On Fri, Aug 2, 2019 at 7:44 AM Viresh Kumar viresh.kumar@linaro.org wrote:
Intel pstate driver exposes min_perf_pct and max_perf_pct sysfs files, which can be used to force a limit on the min/max P state of the driver. Though these files eventually control the min/max frequencies that the CPUs will run at, they don't make a change to policy->min/max values.
That's correct.
When the values of these files are changed (in passive mode of the driver), it leads to calling ->limits() callback of the cpufreq governors, like schedutil. On a call to it the governors shall forcefully update the frequency to come within the limits.
OK, so the problem is that it is a bug to invoke the governor's ->limits() callback without updating policy->min/max, because that's what "limits" mean to the governors.
Fair enough.
For getting the value within limits, the schedutil governor calls cpufreq_driver_resolve_freq(), which eventually tries to call ->resolve_freq() callback for this driver.

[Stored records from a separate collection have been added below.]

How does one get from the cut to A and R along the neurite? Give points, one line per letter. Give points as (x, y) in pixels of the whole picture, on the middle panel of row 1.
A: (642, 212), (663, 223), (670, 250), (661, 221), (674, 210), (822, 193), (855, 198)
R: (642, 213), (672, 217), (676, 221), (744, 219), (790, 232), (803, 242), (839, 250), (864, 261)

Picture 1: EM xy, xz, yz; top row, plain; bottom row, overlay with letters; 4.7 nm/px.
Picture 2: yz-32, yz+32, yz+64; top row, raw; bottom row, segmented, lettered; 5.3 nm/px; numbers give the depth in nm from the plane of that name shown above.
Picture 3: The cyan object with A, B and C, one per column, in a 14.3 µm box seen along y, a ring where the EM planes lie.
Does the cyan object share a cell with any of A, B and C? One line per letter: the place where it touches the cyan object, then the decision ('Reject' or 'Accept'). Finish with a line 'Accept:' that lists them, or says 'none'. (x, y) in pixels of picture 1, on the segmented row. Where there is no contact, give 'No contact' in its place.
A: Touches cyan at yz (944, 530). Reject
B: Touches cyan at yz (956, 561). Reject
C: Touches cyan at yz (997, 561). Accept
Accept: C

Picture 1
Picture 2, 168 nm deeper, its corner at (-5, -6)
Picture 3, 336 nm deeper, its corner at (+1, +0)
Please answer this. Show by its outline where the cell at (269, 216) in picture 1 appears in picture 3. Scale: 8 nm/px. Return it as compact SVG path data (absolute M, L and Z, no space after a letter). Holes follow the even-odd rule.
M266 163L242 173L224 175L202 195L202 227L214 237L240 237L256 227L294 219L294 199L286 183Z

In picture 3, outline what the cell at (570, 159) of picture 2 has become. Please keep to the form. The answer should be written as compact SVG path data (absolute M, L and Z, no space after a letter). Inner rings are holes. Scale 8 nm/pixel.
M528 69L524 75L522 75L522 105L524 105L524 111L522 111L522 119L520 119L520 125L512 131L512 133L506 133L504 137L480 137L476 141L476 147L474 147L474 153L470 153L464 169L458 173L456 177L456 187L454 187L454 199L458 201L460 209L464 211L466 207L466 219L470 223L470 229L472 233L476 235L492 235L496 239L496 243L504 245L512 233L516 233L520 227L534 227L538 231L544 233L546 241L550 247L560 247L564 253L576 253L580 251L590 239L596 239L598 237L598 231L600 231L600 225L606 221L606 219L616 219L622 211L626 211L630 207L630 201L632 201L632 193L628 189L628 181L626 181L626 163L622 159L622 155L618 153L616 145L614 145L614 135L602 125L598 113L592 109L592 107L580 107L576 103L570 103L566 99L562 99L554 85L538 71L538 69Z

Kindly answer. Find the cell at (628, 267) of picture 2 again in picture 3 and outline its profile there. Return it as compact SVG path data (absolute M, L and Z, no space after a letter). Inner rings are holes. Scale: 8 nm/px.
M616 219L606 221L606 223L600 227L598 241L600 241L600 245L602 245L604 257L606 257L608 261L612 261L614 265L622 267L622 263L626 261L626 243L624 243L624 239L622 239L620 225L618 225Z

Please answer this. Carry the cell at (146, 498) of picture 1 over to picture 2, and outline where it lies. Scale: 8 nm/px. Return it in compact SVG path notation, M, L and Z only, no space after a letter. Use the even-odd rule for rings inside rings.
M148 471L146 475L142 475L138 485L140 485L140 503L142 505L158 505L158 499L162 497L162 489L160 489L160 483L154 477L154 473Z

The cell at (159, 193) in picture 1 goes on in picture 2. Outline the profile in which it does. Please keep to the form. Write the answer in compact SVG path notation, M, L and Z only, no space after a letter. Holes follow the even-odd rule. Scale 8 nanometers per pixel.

Since the callback isn't present, the schedutil governor fails to get the target freq within limit and sometimes aborts the update believing that the frequency is already set to the target value.
This patch implements the resolve_freq() callback, so the correct target frequency can be returned by the driver and the schedutil governor gets the frequency within limits immediately.
So the problem is that ->resolve_freq() adds overhead and it adds that overhead even if the limits don't change. It just sits there and computes things every time even if that is completely redundant.
So no, this is not the right way to fix it IMO.